Task description: This exercise calls for every line of the listing below that contains the word "Value".

Records to process:
━━━━━━━━━━━━━━━━━━━━━━━━━━━━━━
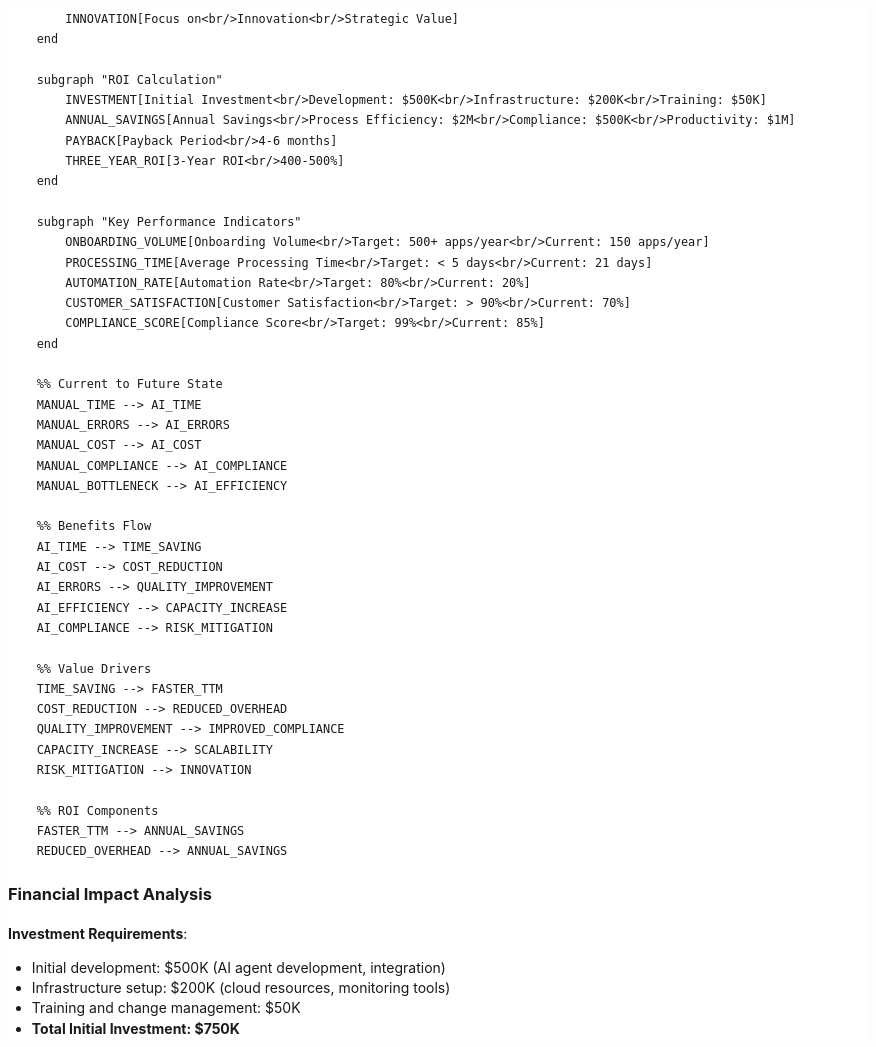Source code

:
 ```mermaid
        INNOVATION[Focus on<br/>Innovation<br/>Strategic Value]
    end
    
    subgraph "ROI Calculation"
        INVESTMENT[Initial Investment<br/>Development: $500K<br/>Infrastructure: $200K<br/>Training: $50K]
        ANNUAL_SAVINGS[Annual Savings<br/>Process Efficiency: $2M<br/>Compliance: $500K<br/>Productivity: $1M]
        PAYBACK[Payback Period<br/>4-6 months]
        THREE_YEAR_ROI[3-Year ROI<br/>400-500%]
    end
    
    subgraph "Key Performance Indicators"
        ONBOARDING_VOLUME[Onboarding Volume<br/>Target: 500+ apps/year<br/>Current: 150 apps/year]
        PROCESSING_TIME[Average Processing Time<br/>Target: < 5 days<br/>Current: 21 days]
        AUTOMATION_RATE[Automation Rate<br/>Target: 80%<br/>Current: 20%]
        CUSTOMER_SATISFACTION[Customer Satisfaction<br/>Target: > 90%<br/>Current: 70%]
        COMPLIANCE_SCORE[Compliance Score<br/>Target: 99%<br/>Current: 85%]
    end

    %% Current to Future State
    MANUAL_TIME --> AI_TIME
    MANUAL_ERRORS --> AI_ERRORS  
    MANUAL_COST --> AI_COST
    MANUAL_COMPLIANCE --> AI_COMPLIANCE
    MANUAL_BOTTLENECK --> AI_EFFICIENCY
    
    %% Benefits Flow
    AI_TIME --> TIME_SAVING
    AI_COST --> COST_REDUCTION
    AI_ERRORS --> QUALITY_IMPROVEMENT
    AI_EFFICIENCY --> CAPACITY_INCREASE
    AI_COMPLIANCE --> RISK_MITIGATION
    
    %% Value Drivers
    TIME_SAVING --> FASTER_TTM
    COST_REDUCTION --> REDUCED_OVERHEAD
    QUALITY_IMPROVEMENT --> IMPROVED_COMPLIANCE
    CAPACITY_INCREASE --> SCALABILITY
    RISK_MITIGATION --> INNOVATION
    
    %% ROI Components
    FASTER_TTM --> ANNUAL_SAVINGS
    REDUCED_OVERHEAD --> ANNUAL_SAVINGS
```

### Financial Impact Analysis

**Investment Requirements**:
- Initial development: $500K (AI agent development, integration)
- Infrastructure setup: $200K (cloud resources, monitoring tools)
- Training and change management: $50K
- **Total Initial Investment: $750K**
━━━━━━━━━━━━━━━━━━━━━━━━━━━━━━
Exercise answer:
        INNOVATION[Focus on<br/>Innovation<br/>Strategic Value]
    %% Value Drivers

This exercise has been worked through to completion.